There are things i have had to do for dad that I didn't think i was ready to do, or maybe he was not ready for me to do, or maybe even that I didn't think I could do. But it is a joy to feed dad when he is too tired. I always brush his teeth even if he starts talking. I have not shaved him yet, but I hope he is ready and forgiving when that comes. My brother has been on shaving duty! I even cut dad's hair today! It has been so much fun doing for both mom and dad.

I do plan on leaving on Friday. Dad is suppose to go into a rehab center and I want to see what it is like and what they plan on doing with him before I leave for a few days. It has to be the best. We think it will be the nationally recognized Patricia Neal Rehabilitation Center. It is going to be hard to be away even though I am desperately missing my kids and Clay. Calling home is nice, but oh how i want to hold them all. I hope to spend most of my Christmas break here with dad and mom!

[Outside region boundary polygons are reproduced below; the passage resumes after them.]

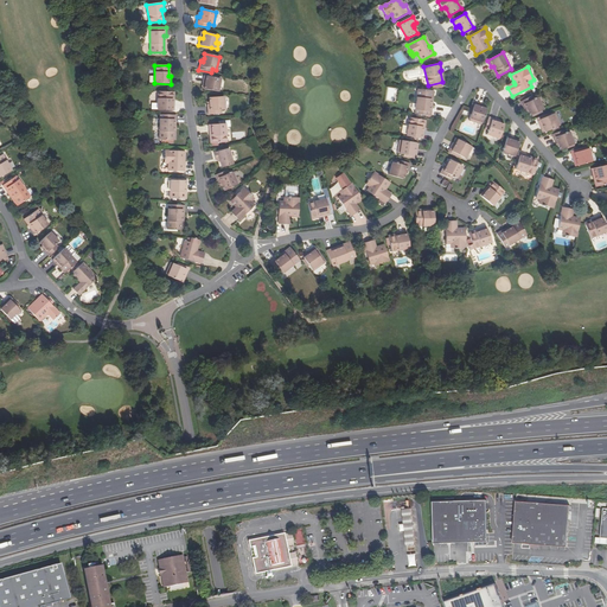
[(205,83),(204,89),(218,91),(221,78),(204,76),(203,83),(205,83)]
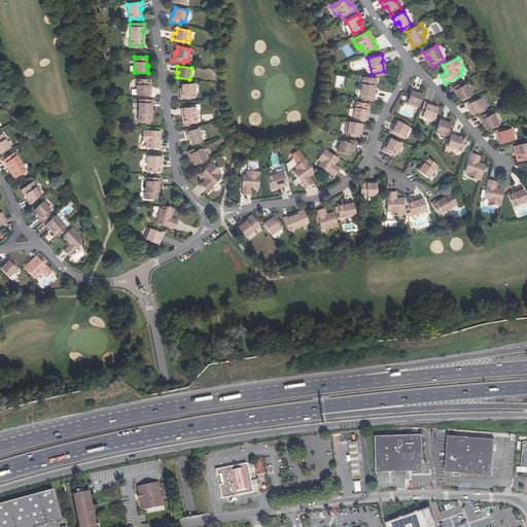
[(375,94),(373,94),(375,79),(362,77),(360,99),(374,101),(375,94)]
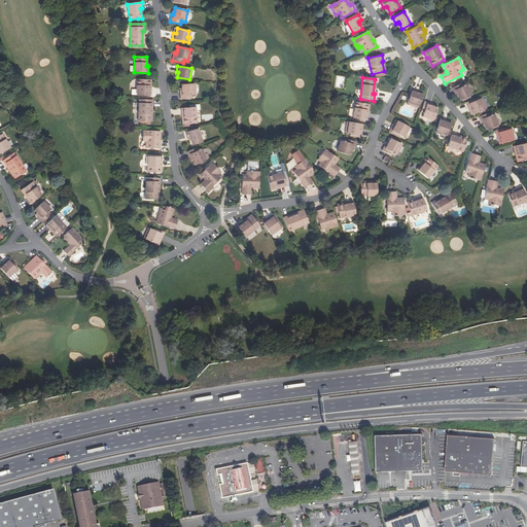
[(151,90),(149,90),(149,80),(137,79),(137,96),(151,96),(151,90)]
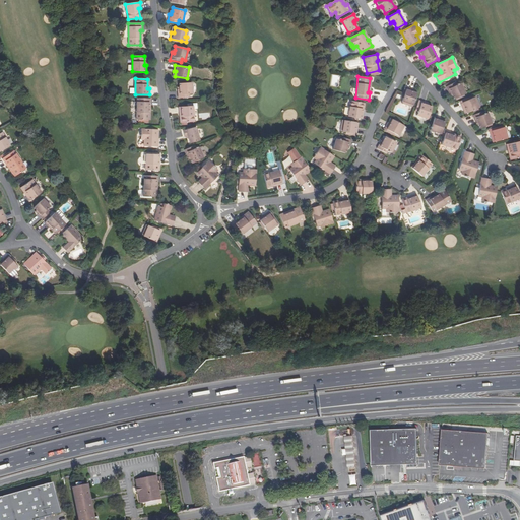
[(180,90),(178,90),(178,99),(189,98),(189,94),(192,94),(192,82),(179,83),(179,87),(180,90)]
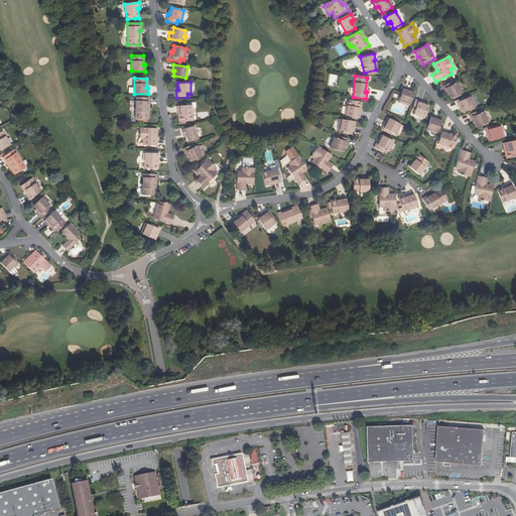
[(450,98),(452,98),(461,94),(462,93),(457,83),(454,84),(453,82),(442,86),(445,93),(447,93),(448,95),(450,98)]
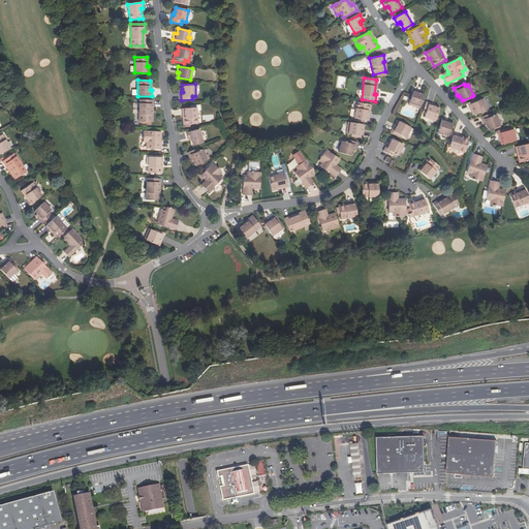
[(419,93),(419,91),(413,89),(410,100),(409,104),(413,106),(414,104),(421,106),(424,95),(419,93)]
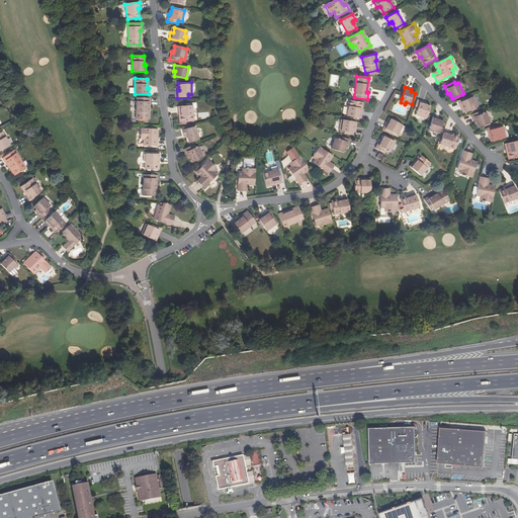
[(476,101),(473,96),(469,98),(458,102),(461,108),(463,107),(465,112),(476,107),(473,102),(476,101)]
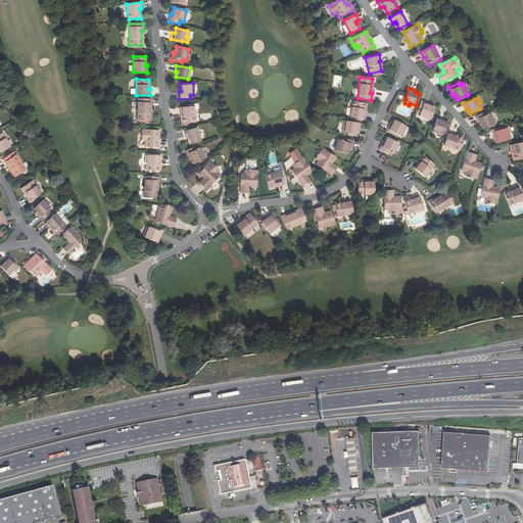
[(149,121),(149,106),(151,106),(152,99),(138,99),(137,121),(149,121)]
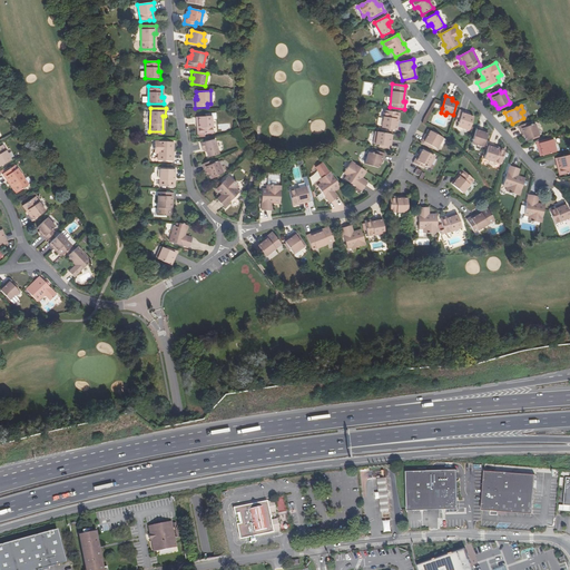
[(399,124),(396,124),(397,112),(384,110),(382,128),(396,130),(399,124)]
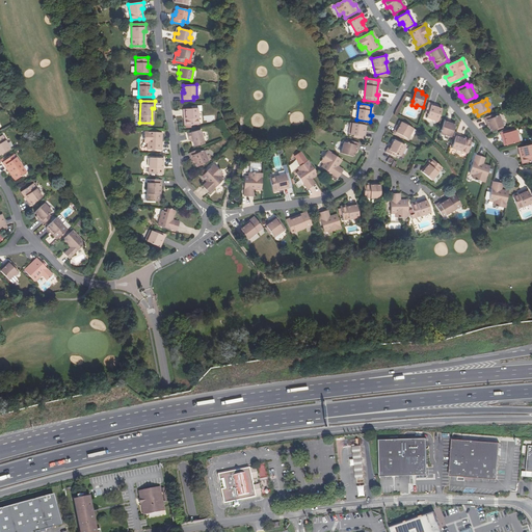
[(439,108),(435,107),(435,105),(428,103),(425,113),(427,114),(426,117),(437,122),(442,109),(439,108)]
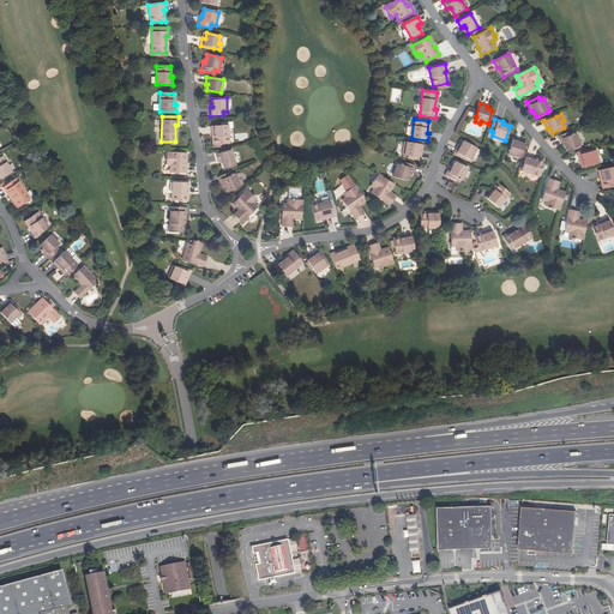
[(215,133),(215,145),(229,144),(228,128),(233,128),(233,122),(223,122),(223,125),(211,126),(212,133),(215,133)]
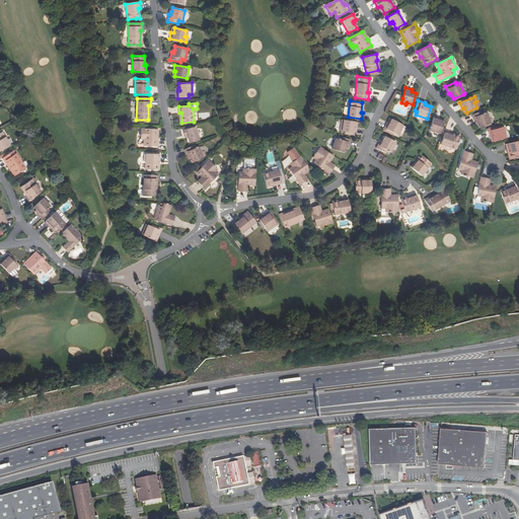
[(483,110),(472,115),(474,122),(476,121),(477,124),(478,128),(491,123),(487,113),(484,114),(483,110)]
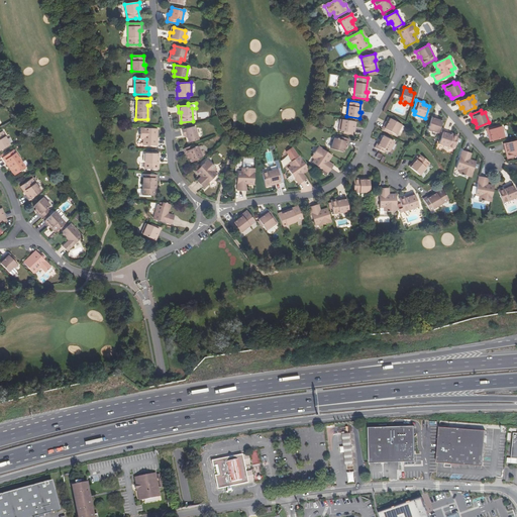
[(442,121),(437,120),(438,118),(432,116),(427,129),(438,133),(442,121)]
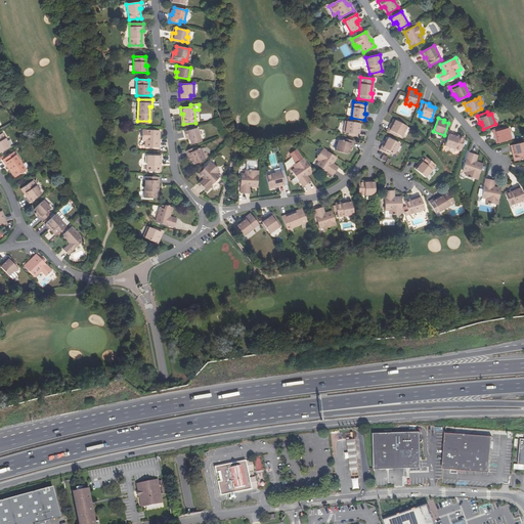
[(393,125),(391,124),(388,129),(398,135),(402,137),(404,132),(403,131),(406,126),(395,120),(393,125)]
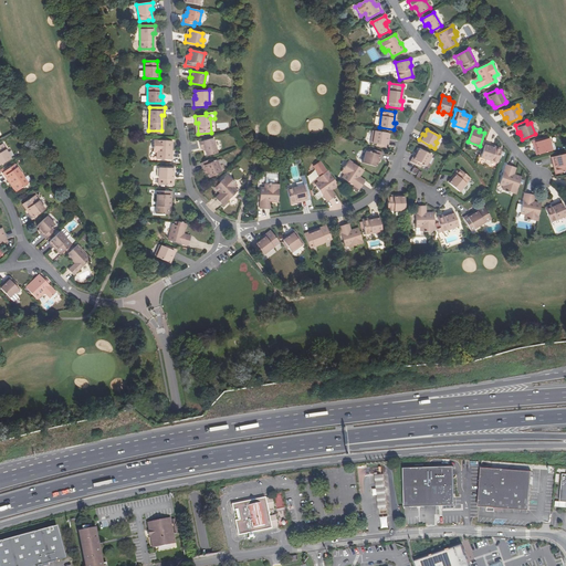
[(376,144),(388,146),(389,139),(387,138),(387,133),(375,132),(374,138),(371,137),(370,143),(376,144)]
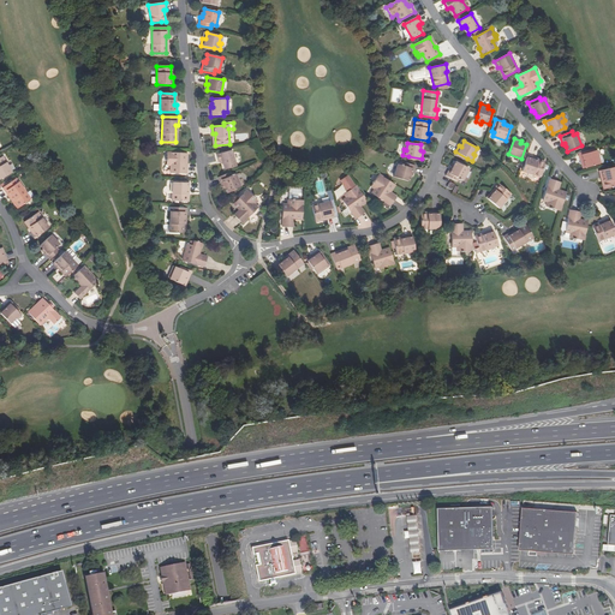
[(225,169),(237,166),(233,150),(216,154),(219,162),(221,161),(222,161),(224,163),(225,169)]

Thanks again for all that have been reading and certainly been praying!! We are so still emotional, but much joy has come as well. It has been so nice being with mom so much! It is like being in high school or college again. Even under the circumstances I rejoice! I receive most of your facebook messages, but can only respond to a few because it is all thru the phone. Anyone and everyone is welcome to text me or whatever. Thanks and I do love you all!


4 comments:

Unknown said...

I remember all to well the ways in which you are thrown into caregiver. It is something that I, as the Daddy's girl I was, had never really though too much about either. You are right that it is a strange blessing to be able to return so much of the care that we received growing up and soooo amazing what we are capable of when we are called to the task. I will be thinking of you and your family in your time of need, and yet, praising you for your outlook in the darkest of situations.

Susan said...

Leigh. Praying for you and for your dad. You are doing exactly what you are supposed to be doing...whatever needs to be done.
Hugs and blessings.
Susan

Valarie said...

Girl, you know that my heart is rigth there with you!! There's a very humbling honor to taking care of your Daddy. It's something that I wouldn't wish on anyone, yet it was one of the greatest joys of my life. The Lord will turn any sorrow into rejoicing girl....even being able to laugh when he's spitting toothpaste all over you!! ;-)
I'm praying and I'm wishing I could be there to give you a big ole' hug!!!
Love ya girl!
Cherish every second....even the hard ones...oh and JOURNAL!!! (for yourself I mean!) Share what you will with us, but record all the details for yourself so you can look back to praise!!!

Leigh said...

Know that we are praying for you and your family. You inspire me my friend. I pray if God ever gives me the challenges you have been confronted with, that I can manage them with all the grace, faith, and humor that you bring forward. I know it's not always like that Leigh, but you manage to find the gift in the grief. Thank you.